O cerne do sistema está na escolha do guarda-roupa de Lightning, com a presença de dezenas de roupas diferentes adquirdas durante o jogo ou compradas como conteúdos baixáveis. De vestidos de gala a roupas militares, há uma boa dose de opções, incluindo mesmo referências casuais aos jogos anteriores da série. Cada roupa possui características e habilidades únicas, e há ainda uma pequena margem para personalização com a escolha de equipamentos e outras habilidades, de forma que há muitas opções para o desenvolvimento de estratégias e táticas de combate.
Vou dizer que há algumas coisas que me deixaram com um sentimento meio ambíguo no final. Por um lado, é um sistema profundo, com boa margem de personalização, e que permite uma boa variedade de táticas de jogo. Mas há também o lado de algumas vezes ser obrigado a usar uma roupa que você acha feia de olhar apenas pelas habilidades que ela concede; ou de obter uma muito legal na aparência, mas que você mal tem a oportunidade de usar porque as habilidades concedidas não se comparam com as que você já possui. E, claro, há todo o fator de que no fim das contas você se sente brincando de trocar os vestidos de uma Barbie enquanto joga…

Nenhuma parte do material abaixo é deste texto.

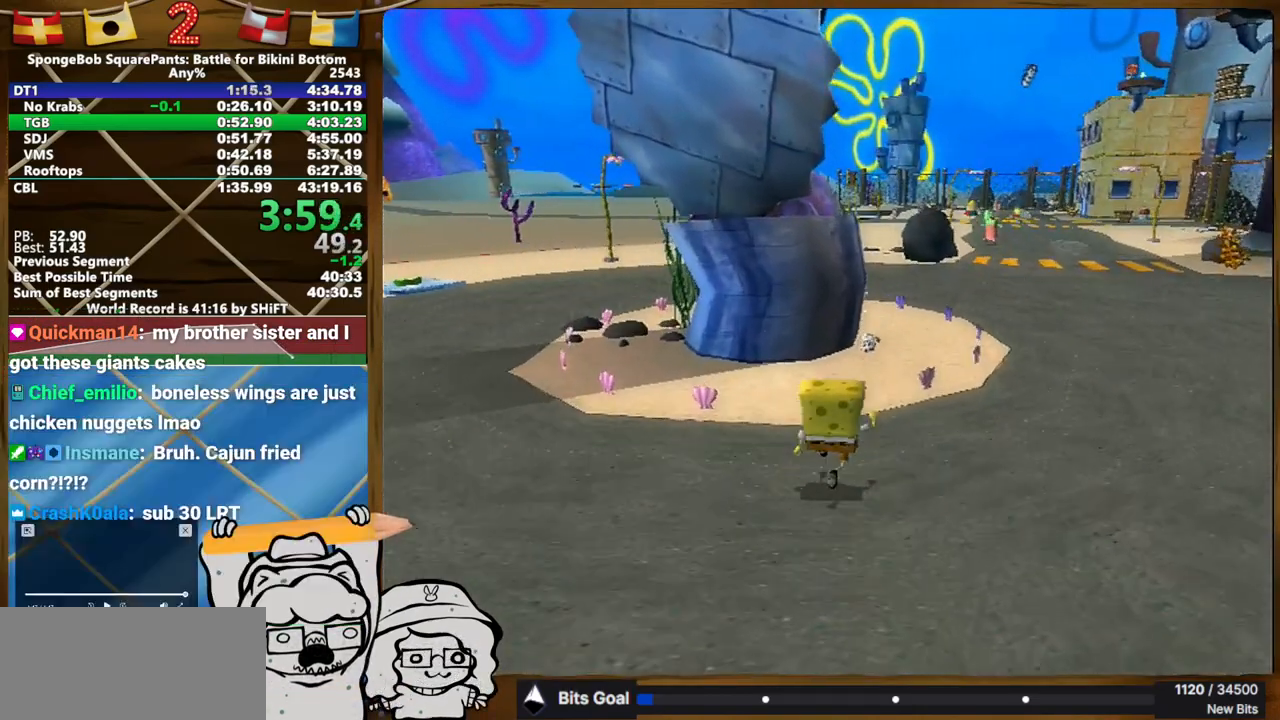
{"buttons": [], "left_stick": "up", "right_stick": "right", "button_events": []}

Mesmo assim, é um sistema bem executado, além de equilibrado mecanicamente, o que já o coloca acima do jogo anterior, onde um sistema muito bem concebido era jogado no lixo por inimigos fracos e desbalanceados. A dificuldade aqui é em geral na medida certa, e os chefes conseguem ser desafiadores sem serem frustrantes. E voltar a ter oponentes que surgem aleatoriamente no cenário pode parecer um retrocesso, mas pelo menos eles são fáceis de serem evitados se você não estiver afim de entrar em um combate. Apenas senti falta é de inimigos grandes como havia nos jogos anteriores, em especial os Adamantoises e Long Guis que eram tão divertidos de enfrentar no primeiro jogo.

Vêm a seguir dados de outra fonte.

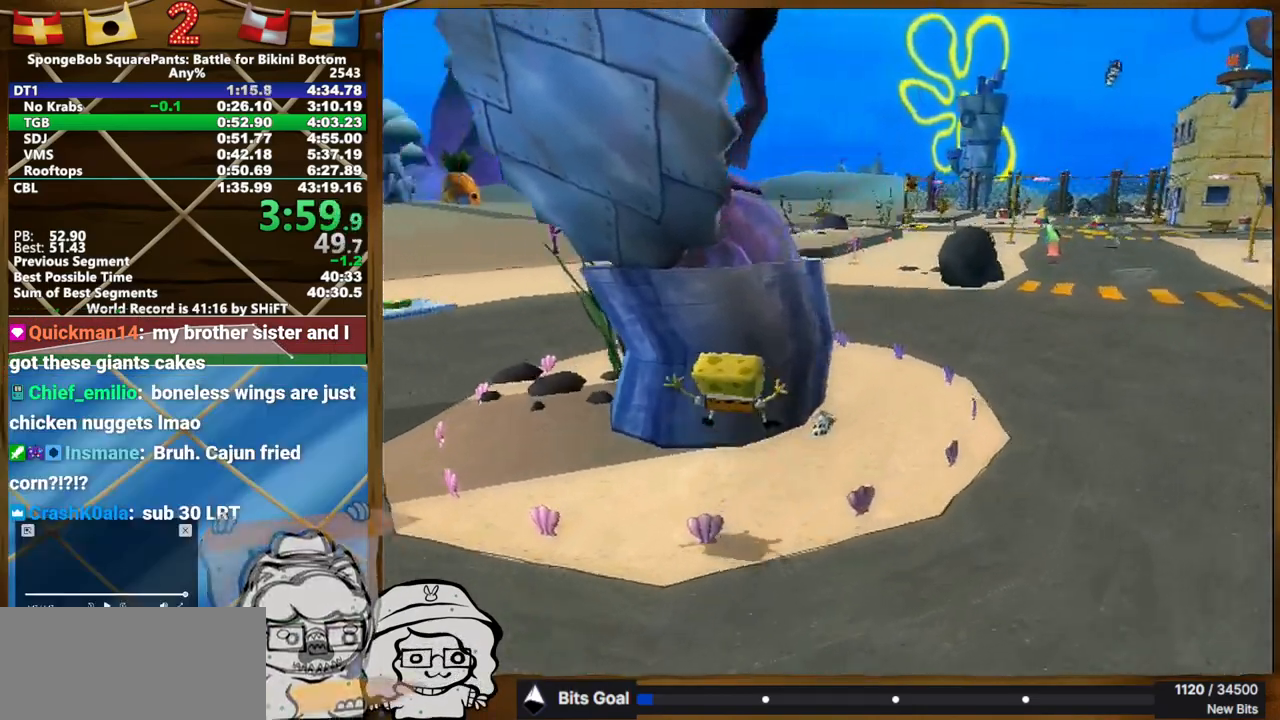
{"buttons": [], "left_stick": "up", "right_stick": "center", "button_events": []}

Há também um pequeno componente online no jogo na forma do Outerworld, um serviço que permite que os jogadores compartilhem o seu avanço com os demais através de screenshots e mensagens especiais, que pode ou não ser conectado às suas contas de Facebook e Twitter. Você pode até mesmo mandar alguns itens para a rede para serem comprados por outros jogadores conectados. Não chega a ser uma interação extremamente profunda como a de um Demon’s ou Dark Souls, ou mesmo, vá lá, de um Dragon’s Dogma, mas é um elemento interessante, que ajuda a criar um sentimento de comunidade entre os jogadores e de fato colabora para tornar a experiência toda mais única.

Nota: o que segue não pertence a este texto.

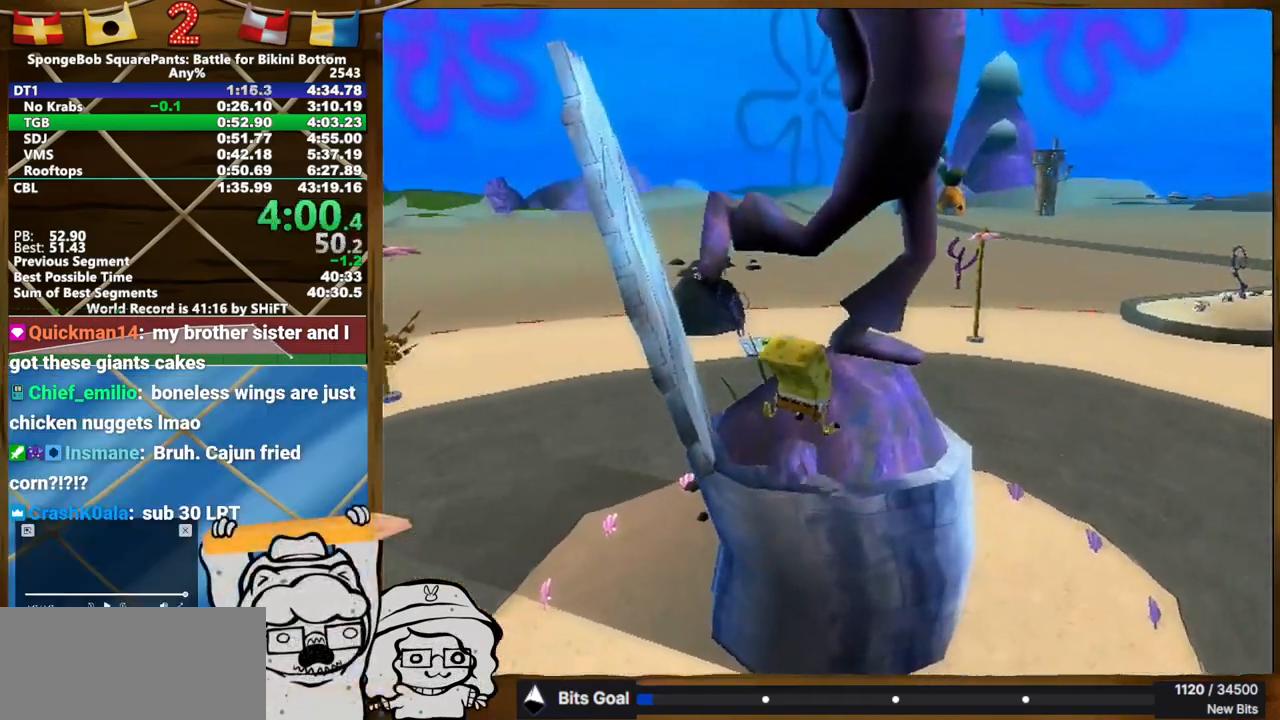
{"buttons": [], "left_stick": "up", "right_stick": "center", "button_events": []}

Como saldo final, acho que me diverti mais com este terceiro jogo do que com os dois anteriores (bom, pelo menos com certeza mais do que o diretamente anterior). Talvez não esteja à altura dos clássicos absolutos da série, mas eu me peguei perguntando também até que ponto isso pode ser culpa da própria SquareEnix. Eles fizeram, afinal, tudo certo: ouviram todas as críticas, e realmente se esforçaram para levá-las em consideração no produto final. Mas é difícil não ver a diferença mesmo quando se compara com jogos mais recentes, como um Ni no Kuni – Wrath of the White Witch, que, com seus personagens encantadores e cativantes, me fez lembrar o que eu gostava tanto nos RPGs japoneses do passado. A verdade é que eu também não tenho mais treze anos, não tenho mais a paciência para perder tardes consecutivas jogando, e sou em geral mais velho e crítico do que era na época em que os joguei pela primeira vez, quando eles me marcaram tão profundamente. Enfim, talvez o fato seja que eu mesmo que esteja velho demais para a série, e coloque nela um peso desproporcional por isso; pode ser hora de deixá-la marcar a adolescência das gerações mais novas.